# Given problem 1
Please return the rows verbatim, from the first row through the line that contains "common name: Canadian Tiger Swallowtail", with that line included.

I am reading Chapter 11 of Elements of Statistical learning and came across this sentence:
"Unlike methods like CART and MARS, neural networks are smooth functions of real-valued parameters"
What is meant by 'smooth functions' here? I have come across things such as smoothing splines, but am unsure what a 'smooth function' means more generally.
Following on from the above, what makes neural networks specifically smooth functions?
A smooth function has continuous derivatives, up to some specified order. At the very least, this implies that the function is continuously differentiable (i.e. the first derivative exists everywhere and is continuous). More specifically, a function is $C^k$ smooth if the 1st through $k$th order derivatives exist everywhere, and are continuous.
Neural nets can be written as compositions of elementary functions (typically affine transformations and nonlinear activation functions, but there are other possibilities). For example, in feedforward networks, each layer implements a function whose output is passed as input to the next layer. Historically, neural nets have tended to be smooth, because the elementary functions used to construct them were themselves smooth. In particular, nonlinear activation functions were typically chosen to be smooth sigmoidal functions like $\tanh$ or the logistic sigmoid function.

# Given problem 2
For each statement below, say whether the thread on smooth functions agrees with it, answering yes or no and quoting the words from the thread that decide it. (a) At the very least, a smooth function is continuously differentiable. (b) The sentence quoted from the book calls CART and MARS smooth functions. (c) In feedforward networks, each layer's output is passed as input to the next layer.

# Material provided

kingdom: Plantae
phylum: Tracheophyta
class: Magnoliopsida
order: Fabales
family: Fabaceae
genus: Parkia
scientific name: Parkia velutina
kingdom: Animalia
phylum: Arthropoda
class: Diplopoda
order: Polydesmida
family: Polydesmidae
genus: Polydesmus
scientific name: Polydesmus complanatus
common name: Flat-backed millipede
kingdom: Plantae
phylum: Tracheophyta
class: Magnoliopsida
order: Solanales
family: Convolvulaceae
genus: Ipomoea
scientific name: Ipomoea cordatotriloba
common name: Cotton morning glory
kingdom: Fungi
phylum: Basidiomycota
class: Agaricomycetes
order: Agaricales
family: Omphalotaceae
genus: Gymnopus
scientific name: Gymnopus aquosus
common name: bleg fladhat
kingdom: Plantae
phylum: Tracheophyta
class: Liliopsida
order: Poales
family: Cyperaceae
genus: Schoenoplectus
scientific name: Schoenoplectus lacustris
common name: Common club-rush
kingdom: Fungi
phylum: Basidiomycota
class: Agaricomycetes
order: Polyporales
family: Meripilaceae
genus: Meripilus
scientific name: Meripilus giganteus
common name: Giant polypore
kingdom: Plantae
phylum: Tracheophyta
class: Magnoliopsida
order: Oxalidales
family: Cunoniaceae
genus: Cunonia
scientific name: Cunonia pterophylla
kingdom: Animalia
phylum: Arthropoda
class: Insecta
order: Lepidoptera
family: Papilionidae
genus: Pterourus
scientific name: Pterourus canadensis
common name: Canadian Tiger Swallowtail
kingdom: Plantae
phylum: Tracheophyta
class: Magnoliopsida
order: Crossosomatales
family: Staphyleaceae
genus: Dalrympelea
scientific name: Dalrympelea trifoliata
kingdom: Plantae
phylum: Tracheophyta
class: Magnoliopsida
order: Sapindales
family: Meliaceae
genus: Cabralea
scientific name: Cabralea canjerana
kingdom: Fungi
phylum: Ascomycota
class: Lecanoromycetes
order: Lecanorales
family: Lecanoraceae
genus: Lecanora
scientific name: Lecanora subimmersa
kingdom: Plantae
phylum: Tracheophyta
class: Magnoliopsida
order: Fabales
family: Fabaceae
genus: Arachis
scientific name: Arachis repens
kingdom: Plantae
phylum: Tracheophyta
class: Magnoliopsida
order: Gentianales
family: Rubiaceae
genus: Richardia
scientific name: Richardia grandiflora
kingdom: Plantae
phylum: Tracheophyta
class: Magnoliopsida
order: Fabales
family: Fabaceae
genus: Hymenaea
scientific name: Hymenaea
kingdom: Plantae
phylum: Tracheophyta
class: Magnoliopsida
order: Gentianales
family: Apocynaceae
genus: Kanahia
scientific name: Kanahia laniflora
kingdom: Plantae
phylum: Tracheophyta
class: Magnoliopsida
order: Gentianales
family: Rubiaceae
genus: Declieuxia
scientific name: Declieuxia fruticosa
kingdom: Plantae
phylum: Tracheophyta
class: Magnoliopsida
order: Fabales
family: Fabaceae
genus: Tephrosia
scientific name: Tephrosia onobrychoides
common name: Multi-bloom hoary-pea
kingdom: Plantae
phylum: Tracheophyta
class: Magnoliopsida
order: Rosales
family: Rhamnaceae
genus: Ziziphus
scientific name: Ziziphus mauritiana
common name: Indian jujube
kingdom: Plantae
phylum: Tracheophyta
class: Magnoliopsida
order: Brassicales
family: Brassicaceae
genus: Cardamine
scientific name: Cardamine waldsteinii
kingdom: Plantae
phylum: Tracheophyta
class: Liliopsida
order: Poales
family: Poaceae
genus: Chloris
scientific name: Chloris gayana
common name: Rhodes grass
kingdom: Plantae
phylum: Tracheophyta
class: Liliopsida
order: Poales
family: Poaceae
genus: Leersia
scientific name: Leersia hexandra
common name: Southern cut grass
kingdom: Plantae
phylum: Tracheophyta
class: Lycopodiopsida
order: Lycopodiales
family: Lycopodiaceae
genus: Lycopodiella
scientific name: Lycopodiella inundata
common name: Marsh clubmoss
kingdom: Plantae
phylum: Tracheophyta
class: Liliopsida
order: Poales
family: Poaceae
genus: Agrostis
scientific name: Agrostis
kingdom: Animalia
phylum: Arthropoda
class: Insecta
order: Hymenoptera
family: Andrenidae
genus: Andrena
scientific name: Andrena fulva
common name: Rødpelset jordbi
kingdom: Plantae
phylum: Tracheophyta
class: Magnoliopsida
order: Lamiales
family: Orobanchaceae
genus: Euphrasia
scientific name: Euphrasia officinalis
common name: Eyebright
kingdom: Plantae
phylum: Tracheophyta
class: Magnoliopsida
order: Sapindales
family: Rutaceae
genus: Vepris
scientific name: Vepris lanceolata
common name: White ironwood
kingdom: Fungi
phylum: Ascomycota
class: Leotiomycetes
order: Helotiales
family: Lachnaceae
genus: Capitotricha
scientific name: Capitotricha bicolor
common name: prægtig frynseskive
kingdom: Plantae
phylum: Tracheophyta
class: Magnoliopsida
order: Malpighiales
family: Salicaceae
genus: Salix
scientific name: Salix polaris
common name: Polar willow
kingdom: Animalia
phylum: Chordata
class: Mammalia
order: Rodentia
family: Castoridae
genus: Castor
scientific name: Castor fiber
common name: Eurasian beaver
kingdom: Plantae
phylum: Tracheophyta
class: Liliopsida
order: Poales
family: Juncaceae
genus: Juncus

# Full response 1
kingdom: Plantae
phylum: Tracheophyta
class: Magnoliopsida
order: Fabales
family: Fabaceae
genus: Parkia
scientific name: Parkia velutina
kingdom: Animalia
phylum: Arthropoda
class: Diplopoda
order: Polydesmida
family: Polydesmidae
genus: Polydesmus
scientific name: Polydesmus complanatus
common name: Flat-backed millipede
kingdom: Plantae
phylum: Tracheophyta
class: Magnoliopsida
order: Solanales
family: Convolvulaceae
genus: Ipomoea
scientific name: Ipomoea cordatotriloba
common name: Cotton morning glory
kingdom: Fungi
phylum: Basidiomycota
class: Agaricomycetes
order: Agaricales
family: Omphalotaceae
genus: Gymnopus
scientific name: Gymnopus aquosus
common name: bleg fladhat
kingdom: Plantae
phylum: Tracheophyta
class: Liliopsida
order: Poales
family: Cyperaceae
genus: Schoenoplectus
scientific name: Schoenoplectus lacustris
common name: Common club-rush
kingdom: Fungi
phylum: Basidiomycota
class: Agaricomycetes
order: Polyporales
family: Meripilaceae
genus: Meripilus
scientific name: Meripilus giganteus
common name: Giant polypore
kingdom: Plantae
phylum: Tracheophyta
class: Magnoliopsida
order: Oxalidales
family: Cunoniaceae
genus: Cunonia
scientific name: Cunonia pterophylla
kingdom: Animalia
phylum: Arthropoda
class: Insecta
order: Lepidoptera
family: Papilionidae
genus: Pterourus
scientific name: Pterourus canadensis
common name: Canadian Tiger Swallowtail

# Full response 2
(a) Yes: "At the very least, this implies that the function is continuously differentiable"
(b) No: "Unlike methods like CART and MARS, neural networks are smooth functions of real-valued parameters"
(c) Yes: "each layer implements a function whose output is passed as input to the next layer"